━━━━━ SOURCE EXCERPT ━━━━━

The present inventors, under these circumstances, previously proposed a heat-storage material composition and a process for producing the same, which composition does not undergo a decrease of amount of stored heat over a prolonged period due to the use of a crosslinked polymer obtained by polymerizing at least one monomer selected from an unsaturated carboxylic acid, an organic unsaturated sulfonic acid, and salts of these with a polyfunctional monomer (JP-A-62-25188).
On the other hand, in heat-storage materials for cooling in air conditioning, heat storage in ice has attracted attention for long and has come into practical use. This utilizes the great latent heat of fusion of ice (80 cal/g). However, there is a problem that cooling to -10.degree. C. or below is necessary for ice production and this necessitates a special freezer, resulting in a heavy initial investment in equipment.

━━━━━ DATASET ━━━━━

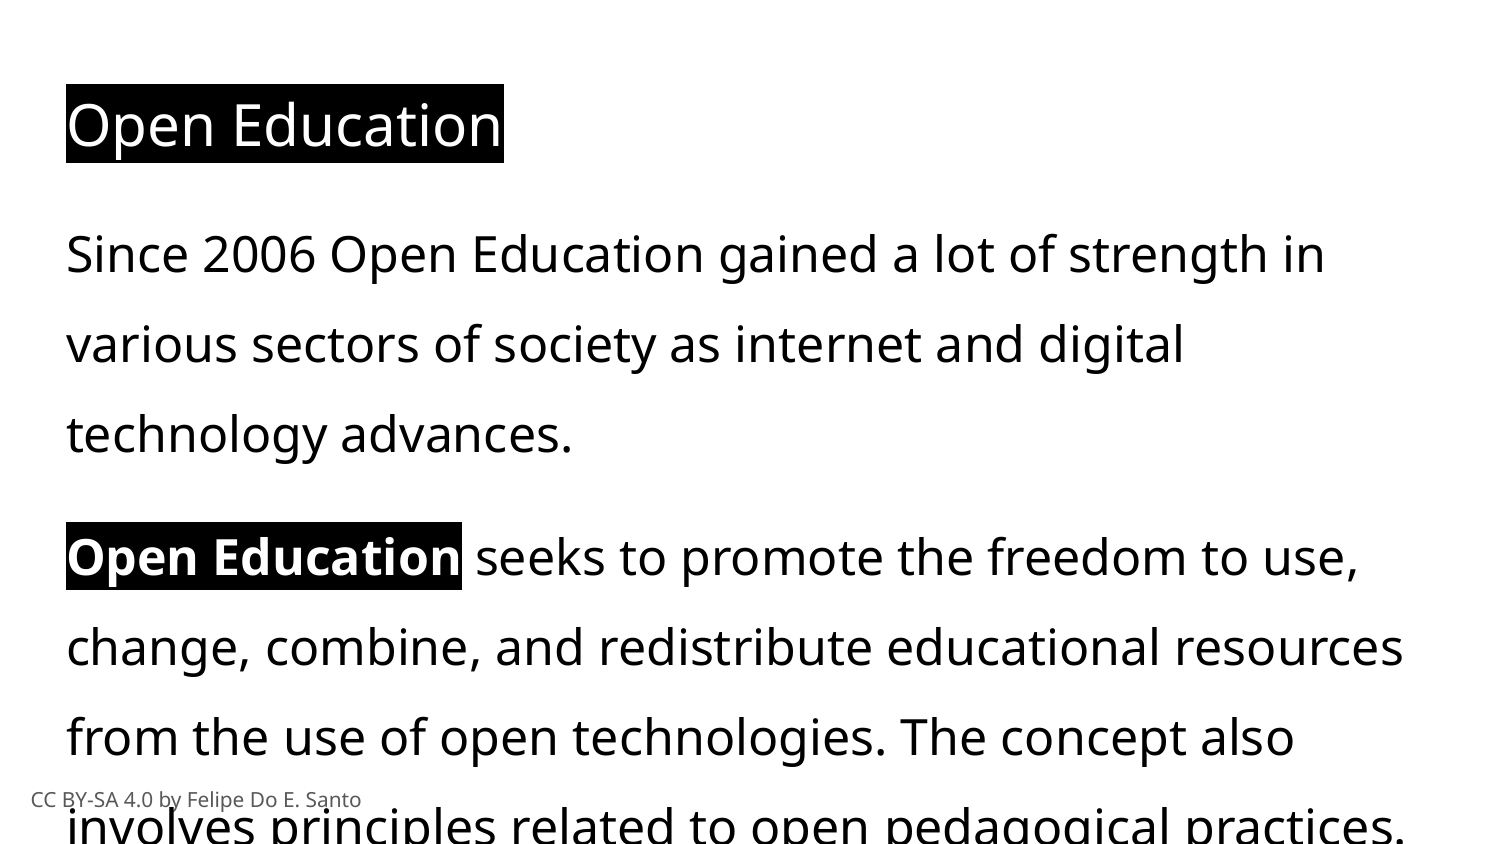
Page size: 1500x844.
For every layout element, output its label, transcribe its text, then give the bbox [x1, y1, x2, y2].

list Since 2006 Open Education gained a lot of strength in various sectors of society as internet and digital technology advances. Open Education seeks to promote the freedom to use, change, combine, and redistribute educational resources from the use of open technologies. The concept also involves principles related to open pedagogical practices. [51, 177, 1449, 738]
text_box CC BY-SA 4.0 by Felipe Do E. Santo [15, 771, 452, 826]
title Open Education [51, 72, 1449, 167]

━━━━━

### [CHALLENGE]
Continue the passage on heat-storage materials, starting after its final sentence.

### [RESPONSE BELOW]
With respect to heat-storage materials comprising sodium sulfate as the main ingredient, investigations have been made on melting point regulators in order to lower the melting point to around 10.degree. C. In U.S. Pat. No. 4,689,164 is proposed a system composed of a composition comprising sodium sulfate decahydrate and, per one mole of that salt, 3/4 to 6/4 mole of ammonium chloride and 1/5 to 1/4 mole of potassium chloride and, further including, a thixotropic agent and a nucleating agent. There is a description to the effect that this system has a melting point of 50.degree. F. (10.degree. C.) or below and a heat of fusion of 38-42 BTU/lb (21-23 cal/g). This system, however, has a problem that the melting point is so apart from the solidifying point that it should be cooled to 3.degree. C. or below for solidification.
Accordingly, an object of the present invention is to overcome the problems of the prior art techniques described above. That is, the present invention provides a heat-storage material composition which undergoes a phase change between solid and liquid phases in the range of working temperatures for freezers generally employed for cooling in air conditioning (6.degree.-14.degree. C.), and which is free from a decrease of amount of stored heat over a prolonged period.